An alternative approach might be to implement the permutation composition directly using bit operations as I do in my 2018 answer to my challenge with the cube. The idea here would be store the state as a 15-bit number split into five 3-bit fields, and implement the two permutations of the 5 bit fields using bit operations. At least one of the bit operations would be fairly involved, but it would parallelize the current solution's applying permutations to 5 starting values, so I'm not sure which would win out.
BitwiseThis uses bitwise shenanigans, much like my 2018 answer with cubes. It implements the permutations 34012, 34120.
The number n encode 5 fields of bits 2 each, say abcde. Each step permutes these bits to either deabc or debca using bitwise operations. n%16*64 moves de into the first two positions, while n/16*4**(c>'L')%63 makes abc in the last 3 positions and then conditionally transforms it to bca if an R is read.

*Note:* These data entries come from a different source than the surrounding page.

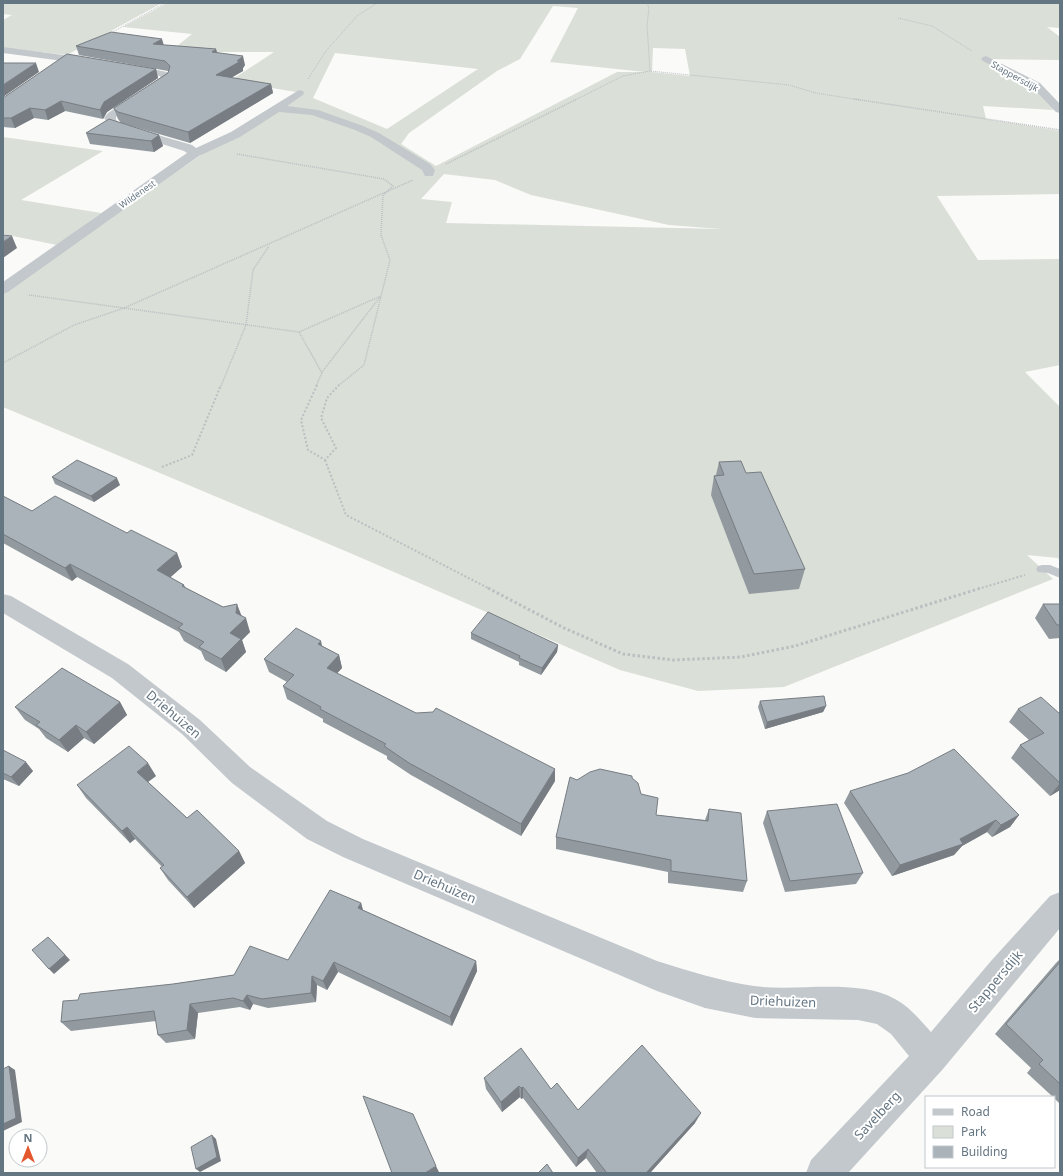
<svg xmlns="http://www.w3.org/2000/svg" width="1063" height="1176" font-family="'Noto Sans',sans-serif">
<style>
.green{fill:#dadfd7;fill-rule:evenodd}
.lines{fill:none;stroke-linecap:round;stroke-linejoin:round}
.path-far3{stroke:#bbbfc2;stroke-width:1;stroke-dasharray:1 1;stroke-linecap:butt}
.path-far2{stroke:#bbbfc2;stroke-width:1.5;stroke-dasharray:1 1;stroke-linecap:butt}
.path-far1{stroke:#bbbfc2;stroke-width:2;stroke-dasharray:2 2;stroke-linecap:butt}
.path{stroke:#bbbfc2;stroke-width:3;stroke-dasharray:2.5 2.5;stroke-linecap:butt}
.lane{fill:#c3c8cc;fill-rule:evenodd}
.street{fill:#c3c8cc;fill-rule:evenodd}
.wall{fill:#929a9f}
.shaded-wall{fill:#777d82}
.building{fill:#aab3b9;stroke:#777d82}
.labels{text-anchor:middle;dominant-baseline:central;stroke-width:4;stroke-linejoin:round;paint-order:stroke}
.far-street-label{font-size:9px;fill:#657683;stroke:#fff}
.near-street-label{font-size:13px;fill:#657683;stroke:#fff}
</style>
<rect width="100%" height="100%" fill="#fafaf8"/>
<path class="green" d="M3,3H162L67,55L3,48V20L12,15L3,14Z
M167,3H1060V28L1047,27L1060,37V60L981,59L1027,82L1038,90L1054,110L983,106L986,119L1060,131V194L937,196L978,260L1060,259V365L1025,372L1060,407V561L1058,558L1027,555L1053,579L784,687L698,691L620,670L350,553L3,407V293L201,155L302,93L230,81L274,52H201L176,47L192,34L123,27ZM553,6L578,8L550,62L645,72H617L436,166L401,144L409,133L497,71L520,59ZM653,48L685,49L690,76L652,72ZM335,53L478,69L387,129L313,98ZM444,174L495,180L531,195L669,225L721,229L446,223L452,202L421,199Z
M3,137L103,151L21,200L101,213L57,245L3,234Z"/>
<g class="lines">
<path class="path-far3" d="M647,3L649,8L647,25L650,71
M898,18L932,26L972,51
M111,33L165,3
M308,79L326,51L357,16L377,3
M575,100L623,76L650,71L789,85L816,93L860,100"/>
<path class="path-far2" d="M854,99L1060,130
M237,154L384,179L393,186L383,195L381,235L390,260L364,365L338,386
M446,164L577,99
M29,295L299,332L322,373L316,386
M299,332L381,296
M3,363L74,325L124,308L413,180
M322,372L380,297
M221,386L246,325L253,270L269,246"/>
<path class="path-far1" d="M317,385L301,420L308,450L325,460L336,448L321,418L327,398L339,385
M325,460L346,515L490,589
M162,467L192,455L221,385
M978,589L1025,575"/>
<path class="path" d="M488,588L564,628L623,654L673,660L741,657L795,646L981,588"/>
<path class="lane" d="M1042,565H1050L1060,569V578L1048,573L1038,572L1036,569L1038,566Z"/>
<path class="street" d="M3,47L93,59L98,62L93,65L3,53Z
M986,56L1040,83L1060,104V113L1056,112L1032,87L983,61L981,59L983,57Z
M127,64L167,72L172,77L170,82L116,117V120L120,124L192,145L196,148L231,132L299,90L303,91L304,93L303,95L287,106L318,110L363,126L379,133L430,164L435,170L433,176H425L422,170L371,137L355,130L312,115L279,112L240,137L199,156L8,292L3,294V282L187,153L184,151L112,128L104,118L108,113L161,78L160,76L123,69L122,67L123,65Z
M3,594L11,596L128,664L200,720L250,767L327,821L363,839L657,961C689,971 721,981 754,986C796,992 858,978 895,999C910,1007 920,1020 931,1032L991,961L1050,896L1060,892V928L943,1069L848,1173H806L811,1160L909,1056L891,1034L877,1024L858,1020L755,1018L705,1008L657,991L343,857L307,839L232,783L182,734L112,678L3,613Z"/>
</g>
<path class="wall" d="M164,45L216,49L217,52L245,65L243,68V71L231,78L271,84L273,93L190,143L121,123L118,119L114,109L168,73L169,72L168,71L79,55L76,46Z
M156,69L158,78L107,112L103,119L65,111L48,120L34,118L15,128L3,127V98Z
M86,133L159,135L163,146L154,152L90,144Z
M719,462L746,473L805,569L799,589L749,594L711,495L714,476L716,475Z
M52,477L120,485L94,502L55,484Z
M3,496L32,511L127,533L177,553L182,567L170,577L184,585L186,588L241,616L250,632L242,640L246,652L226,672L205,660L201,651L184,641L179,632L77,577L72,581L3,543Z
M1043,604H1060V638L1049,639L1035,618Z
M471,633L558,645L557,652L541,675L519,665V662L471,639Z
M322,646L339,655L342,668L337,673L416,713L555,769V781L521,836L411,775L387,759V756L323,722V719L287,699L283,686L287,682L269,672L264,659Z
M760,701L826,706L823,712L765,729L758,707Z
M120,702L127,715L94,744L84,738L68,752L46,738L39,729L25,720L15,707Z
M1018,709L1060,714V790L1050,796L1011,758L1020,745L1029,740L1009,722Z
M3,750L33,771L19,786L3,779Z
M156,776L148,782L187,818L239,851L245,863L194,908L168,880L160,868L162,867L135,839L130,843L86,798L77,785Z
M632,778L641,794L656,815L705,820L709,809L747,881L743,892L668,883V872L556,849V837L577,780Z
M850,791L1019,815L1010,827L992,837L987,832L962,846L954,855L892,876L844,803Z
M767,811L863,873L856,884L785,892L763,823Z
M361,903L363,910L476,961L477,971L452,1026L338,972L327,990L317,985L316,1002L268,1008L253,1004L250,1010L240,1007L198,1013L195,1039L166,1043L158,1035L156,1021L71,1031L61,1022L78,1000L173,984L234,975L288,960Z
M1060,959V1104L1054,1098V1097H1053L1027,1073L1031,1068L995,1034L1056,963Z
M484,1078L551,1089L578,1110L695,1123L650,1173H597L586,1158L576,1167L523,1098L521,1099L520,1097L502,1112L486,1089Z"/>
<path class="shaded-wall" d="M162,39L165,49L153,44Z
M216,49L218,58L212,52Z
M243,56L245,65L243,68V71L218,85L216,75L237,61Z
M36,63L39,72L3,97V85Z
M156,69L158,78L107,112L103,119L100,110L104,102Z
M271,84L273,93L190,143L188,132Z
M61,101L65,111L48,120L45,110Z
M30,108L34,118L15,128L11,118Z
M159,135L163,146L154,152L151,141Z
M12,236L17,248L3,258V242Z
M117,478L120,485L94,502L91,496Z
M177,553L182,567L163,584L157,570Z
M70,564L77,577L72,581L65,568Z
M237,604L242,617L246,618L250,632L242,640L246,652L226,672L221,659L230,633L236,613Z
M321,641L324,654L318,644Z
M558,645L557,652L541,675L542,668Z
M339,655L342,668L330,681L327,668Z
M120,702L127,715L94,744L86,732Z
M826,706L823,712L765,729L767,722Z
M76,725L84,738L68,752L59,740Z
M26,762L33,771L19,786L11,777Z
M148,763L156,776L145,784L137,772Z
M555,769V781L521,836V824Z
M1060,783V790L1050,796Z
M1019,815L1010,827L992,837L1001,825Z
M996,820L987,832L962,846L954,855L892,876L900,865L960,839Z
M127,827L135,839L130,843L122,831Z
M239,851L245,863L194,908L187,897Z
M361,903L364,914L358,908Z
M53,942L70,960L54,974L49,969Z
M476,961L477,971L452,1026L450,1017Z
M334,962L338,972L327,990L323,981Z
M312,976L317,985L316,1002L311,993Z
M247,995L253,1004L250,1010L243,1001Z
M190,1004L198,1013L195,1039L187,1030Z
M9,1066L15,1070L22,1122L3,1131V1124Z
M519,1086L520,1097L502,1112L501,1102Z
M523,1087V1098L521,1099V1088Z
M701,1113L695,1123L650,1173H646Z
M212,1135L216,1139L221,1161L200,1172L196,1169Z
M588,1149L586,1158L576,1167L578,1158Z
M436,1166L439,1172L438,1173H425Z"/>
<path class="building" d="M111,32L162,39L153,44L216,49L212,52L243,56L237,61H241L216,75L271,84L188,132L118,112L114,109V108L168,73L170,66L165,61L76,46Z
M67,54L156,69L104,102L100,110L61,101L45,110L30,108L11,118H3V98Z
M3,63H36L3,85Z
M109,119L159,135L151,141L86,133Z
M3,235L12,236L3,242Z
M77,460L117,478L91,496L52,477Z
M741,461L746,473L761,472L805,569L754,574L714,476L724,475L719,462Z
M3,496L32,511L55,496L127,533L131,530L177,553L157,570L184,585L182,586L223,607L237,604L236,613L246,618L230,633L241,639L221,659L199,647L204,642L178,628L183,624L70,564L65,568L3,534Z
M1043,604H1060V625H1057Z
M488,612L558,645L542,668L519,658L520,656L471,633Z
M296,628L321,641L318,644L339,655L327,668L416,713L433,712L436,708L555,769L521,824L409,763L384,746L386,744L320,709L321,707L283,686L294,675L264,659Z
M62,668L120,702L86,732L76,725L59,740L36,725L40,722L15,707Z
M824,696L826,706L767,722L760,701Z
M1041,697L1060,714V783L1020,745L1044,733L1018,709Z
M129,746L148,763L137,772L187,818L197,810L239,851L187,897L160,868L164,865L127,827L122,831L77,785Z
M954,749L1019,815L1001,825L996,820L960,839L963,844L900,865L850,791L908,773Z
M3,750L26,762L11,777L3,773Z
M600,769L632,776V778L638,783L641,794L658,798L656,815L708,821L709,809L741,813L747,881L671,871V860L556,837L570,777L577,780L590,772Z
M837,804L863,873L790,881L767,811Z
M330,890L361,903L358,908L476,961L450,1017L334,962L323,981L312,976L311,993L262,999L247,995L243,1001L233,998L190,1004L187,1030L158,1035L154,1011L61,1022L63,1001L78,1000L80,994L173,984L234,975L250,946L288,960Z
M48,937L65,955L49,969L32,950Z
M1060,962V1084L1039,1064L1043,1060L1006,1024Z
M642,1045L701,1113L646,1173H607L588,1149L578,1158L523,1087L521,1088L519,1086L501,1102L484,1078L521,1048L551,1089L557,1083L578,1110Z
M9,1066L16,1118L3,1124V1069Z
M363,1096L413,1114L436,1166L425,1173H392Z
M212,1135L217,1157L196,1169L191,1147Z
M547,1164L553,1173H538Z"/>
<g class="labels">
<g class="far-street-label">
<text transform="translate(1015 76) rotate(29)">Stappersdijk</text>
<text transform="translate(137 194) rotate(-35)">Wildenest</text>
</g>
<g class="near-street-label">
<text transform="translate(174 714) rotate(40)">Driehuizen</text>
<text transform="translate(445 886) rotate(23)">Driehuizen</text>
<text transform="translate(995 981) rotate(-50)">Stappersdijk</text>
<text transform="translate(783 1001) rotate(2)">Driehuizen</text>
<text transform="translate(877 1115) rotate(-47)">Savelberg</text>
</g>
</g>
<rect width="1063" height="1176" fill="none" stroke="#657683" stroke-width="8"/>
<rect x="925" y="1096" width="130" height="72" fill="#ffffff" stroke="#c1c8cd"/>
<rect x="933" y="1109" width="20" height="6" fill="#c3c8cc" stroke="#c1c8cd"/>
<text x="961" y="1116" font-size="12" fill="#657683">Road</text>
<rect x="933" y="1126" width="20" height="12" fill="#dadfd7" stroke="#c1c8cd"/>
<text x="961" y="1136" font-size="12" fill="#657683">Park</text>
<rect x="933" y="1146" width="20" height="12" fill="#aab3b9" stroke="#c1c8cd"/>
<text x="961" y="1156" font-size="12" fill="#657683">Building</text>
<g transform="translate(28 1148)"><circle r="19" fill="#ffffff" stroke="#c1c8cd"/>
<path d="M0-3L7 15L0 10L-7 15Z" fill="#e4572e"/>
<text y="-6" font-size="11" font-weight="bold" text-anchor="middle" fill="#657683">N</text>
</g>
</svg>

Initial, these five fields are 00123, which translates into n=27 in base 4. It's fine that the first 2 of them are the same, as no sequence of permutations can solely swap them because all the permutations are even. Because n=27 is the smallest possible permutation of the fields, we can use n<28 to check that the final state is the same as the initial one.

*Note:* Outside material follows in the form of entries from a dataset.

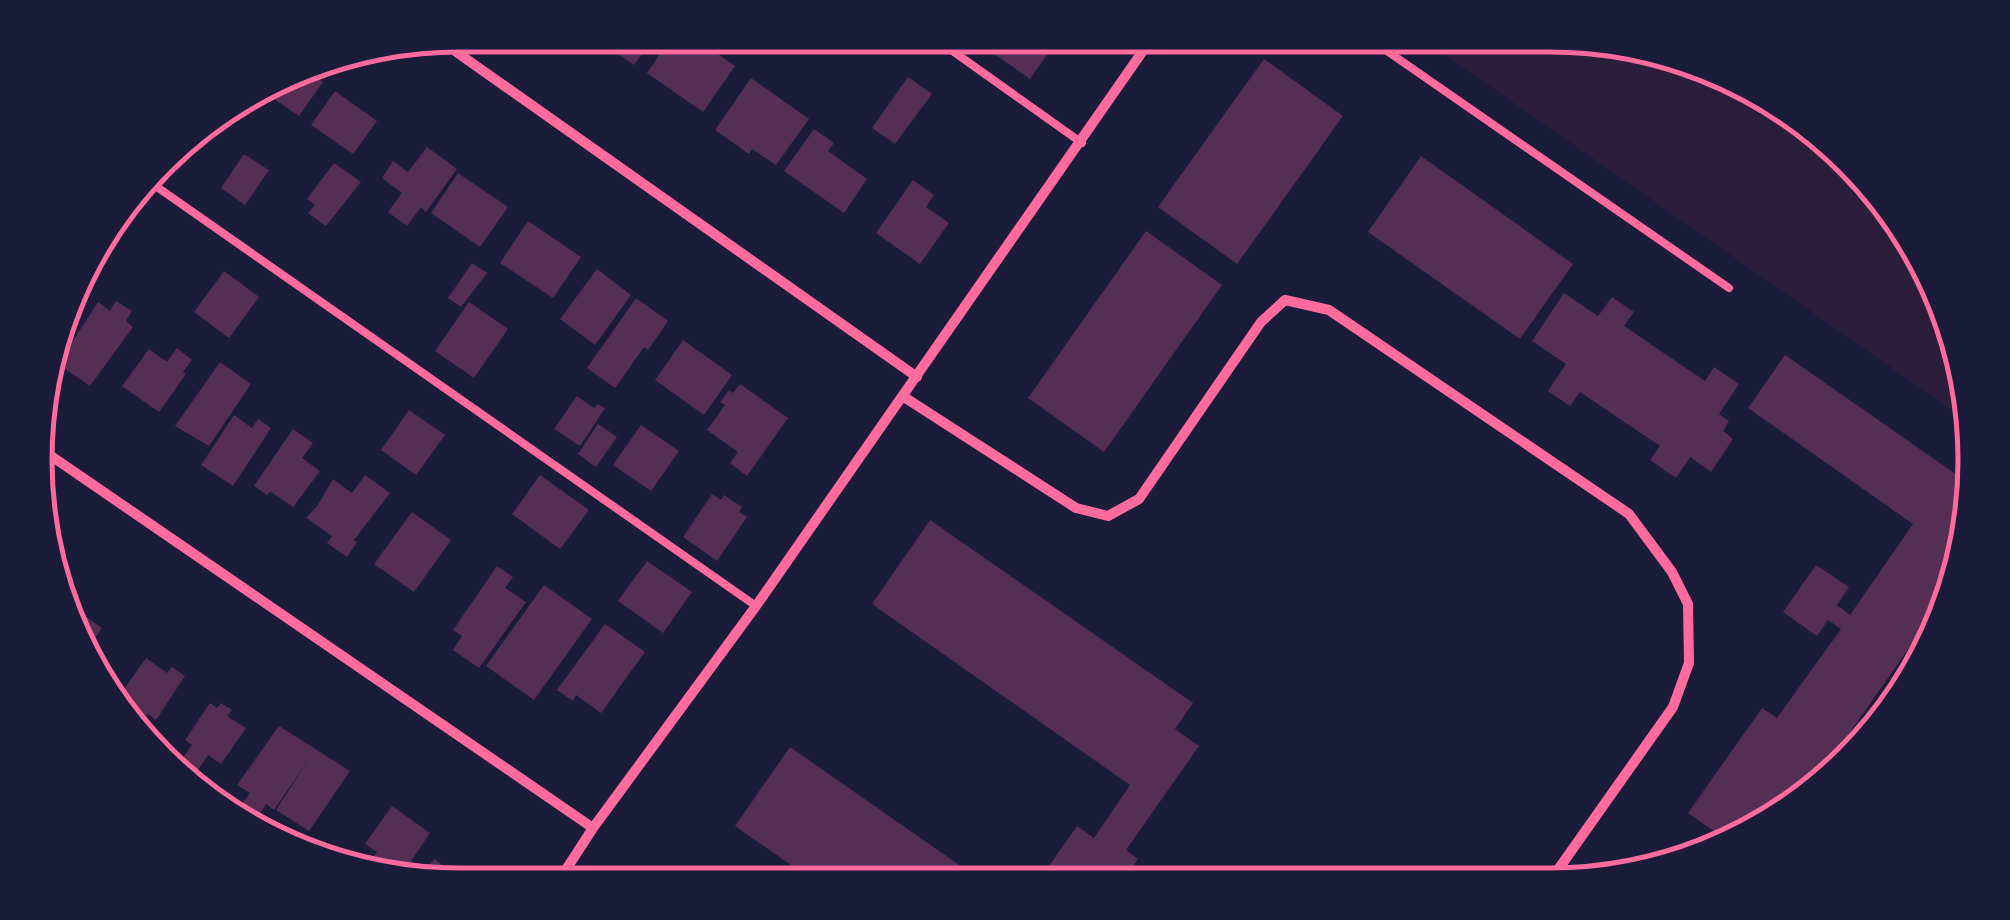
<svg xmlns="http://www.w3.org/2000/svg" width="2010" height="920" viewBox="0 0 2010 920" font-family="Bitter,serif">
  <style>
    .green { fill: #2a1e3b }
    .building { fill: #542f53 }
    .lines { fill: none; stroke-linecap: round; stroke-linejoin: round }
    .service { stroke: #ff6b9d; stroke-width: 8 }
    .minor { stroke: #ff6b9d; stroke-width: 10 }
    .rim { fill: none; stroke: #ff6b9d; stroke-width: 5 }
  </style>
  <rect width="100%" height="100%" fill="#1b1b3a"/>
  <path class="green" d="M1417,35H1551L1712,67L1850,159L1942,297L1967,421Z"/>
  <path class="building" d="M592,35H655L634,65Z
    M673,35H691L735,66L703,112L647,73Z
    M995,35H1061L1030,79L986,48Z
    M1264,59L1343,116L1237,264L1158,207Z
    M304,68L323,82L299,116L264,92Z
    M908,77L932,94L895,144L872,128Z
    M751,78L809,119L776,165L752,149L749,154L715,130Z
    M335,91L377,121L353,154L311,125Z
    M814,129L834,143L828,151L867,179L844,213L784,171Z
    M427,147L457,169L426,212L421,207L407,226L388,212L402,193L382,178L393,161L408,172Z
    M244,154L269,170L245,205L221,188Z
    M1421,156L1573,264L1520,339L1368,232Z
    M334,163L361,182L326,226L308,213L315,205L307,199Z
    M458,173L508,207L480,247L431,213Z
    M913,180L934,195L926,207L949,223L920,264L876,233Z
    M115,220L122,226L93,266L87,262L92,247Z
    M528,221L581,257L553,298L500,263Z
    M1146,231L1222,285L1104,452L1028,398Z
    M472,263L487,273L461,307L448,298Z
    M597,269L631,295L595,345L560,319Z
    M224,271L259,297L229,338L194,312Z
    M1564,293L1598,316L1612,297L1634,312L1624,326L1705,381L1714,367L1739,384L1719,414L1729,421L1723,431L1733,439L1711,472L1690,457L1676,478L1650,460L1660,446L1580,392L1570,406L1548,391L1566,364L1532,341Z
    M636,298L668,321L648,350L644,347L615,388L587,368Z
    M116,301L132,311L126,321L133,327L90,386L58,364L98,302L110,311Z
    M469,302L508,329L474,378L435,351Z
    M683,340L732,375L704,415L655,380Z
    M177,348L192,360L183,372L186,374L159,412L122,386L149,349L167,362Z
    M1785,355L1970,484L1949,591L1832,758L1838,763L1825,781L1809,797L1713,852L1687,859L1702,839L1715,848L1722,837L1688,813L1762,708L1777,718L1841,629L1828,620L1817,636L1783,612L1816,565L1849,587L1837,605L1850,615L1913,524L1748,408Z
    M220,362L251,384L209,446L175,426Z
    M740,384L788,418L747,476L730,463L738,452L707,430L725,405L720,402L729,390L733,393Z
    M577,396L594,408L598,404L605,408L580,446L554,429Z
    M409,410L445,435L416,475L381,450Z
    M234,415L252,428L258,419L271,428L233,486L201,465Z
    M598,424L617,437L596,467L578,454Z
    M641,425L679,451L651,491L613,465Z
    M293,429L313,443L302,458L320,471L293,507L270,491L267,495L254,486Z
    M365,475L390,493L354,540L357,542L347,557L327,543L332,536L306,518L318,505L333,479L352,493Z
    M540,475L589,510L560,549L512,514Z
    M712,494L721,500L724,495L742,507L739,512L747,517L717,561L683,537Z
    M412,512L451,540L414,592L374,564Z
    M930,520L1193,703L1175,729L1199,746L1126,850L1138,859L1121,883H1058L1044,873L1077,826L1094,838L1130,785L872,604Z
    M647,561L692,592L663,633L618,601Z
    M497,566L513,577L505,588L526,602L479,668L453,650L462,636L453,630Z
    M544,585L592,619L534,700L486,666Z
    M68,604L102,628L85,652L77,628Z
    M605,624L645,652L601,713L576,695L573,701L557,690Z
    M146,658L167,673L172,667L185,676L156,720L148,714L138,728L126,714L133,704L120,695Z
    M210,703L217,708L221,703L232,710L227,716L246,728L221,764L208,755L198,770L182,759L192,745L185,740Z
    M279,726L350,771L309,831L276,810L309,759L274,810L266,804L256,819L239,808L250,793L237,785Z
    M790,747L985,883L818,884L735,826Z
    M392,806L430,833L405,870L393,862L387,871L367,867L377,852L365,844Z
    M434,859L470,885L421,877Z"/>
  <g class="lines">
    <path class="service" d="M930,35L1082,143
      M1364,35L1729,288
      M147,180L756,606"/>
    <path class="minor" d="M438,39L917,377
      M904,397L1076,508L1108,516L1139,499L1261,322L1285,300L1329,310L1629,514L1672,572L1688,604L1689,663L1673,707L1550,881
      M41,449L593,828
      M556,885L593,828L756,606L1154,35"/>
  </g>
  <path d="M0 0H2010V920H0ZM460 52H1550A408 408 0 0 1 1958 460V460A408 408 0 0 1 1550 868H460A408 408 0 0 1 52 460V460A408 408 0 0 1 460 52Z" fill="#1b1b3a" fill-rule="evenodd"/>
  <path class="rim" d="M460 52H1550A408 408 0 0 1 1958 460V460A408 408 0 0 1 1550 868H460A408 408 0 0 1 52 460V460A408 408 0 0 1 460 52Z"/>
</svg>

A new method based on alephalpha's finding that \$A_5 \cong PSL(2,5)\$. A cute trick here is using L and R for variables so we can plug the character we read and exec.
We interpret the L's and R's as instructions to set either L=L+R or R=L+R. If this always results in either getting back the original values mod 5 or getting back their negations mod 5, then the instructions give a closed loop.
It suffices to test that this works for both the initial "basis vectors" L=1, R=0 and L=0, R=1. Instead of testing twice, we run both tests in parallel using complex numbers, with one case in the real part and the other in the imaginary part, so L=1, R=1j. Python 2 has a wacky complex modulus that lets us %5 to reduce the real part and %5j to reduce the imaginary part.
In the end, we can if we're in one of the success cases of the original L=1,R=1j or its negation mod 5 of L=4,R=4j. It turns out it suffices to check L*1j==R as shown by this code testing for false positives.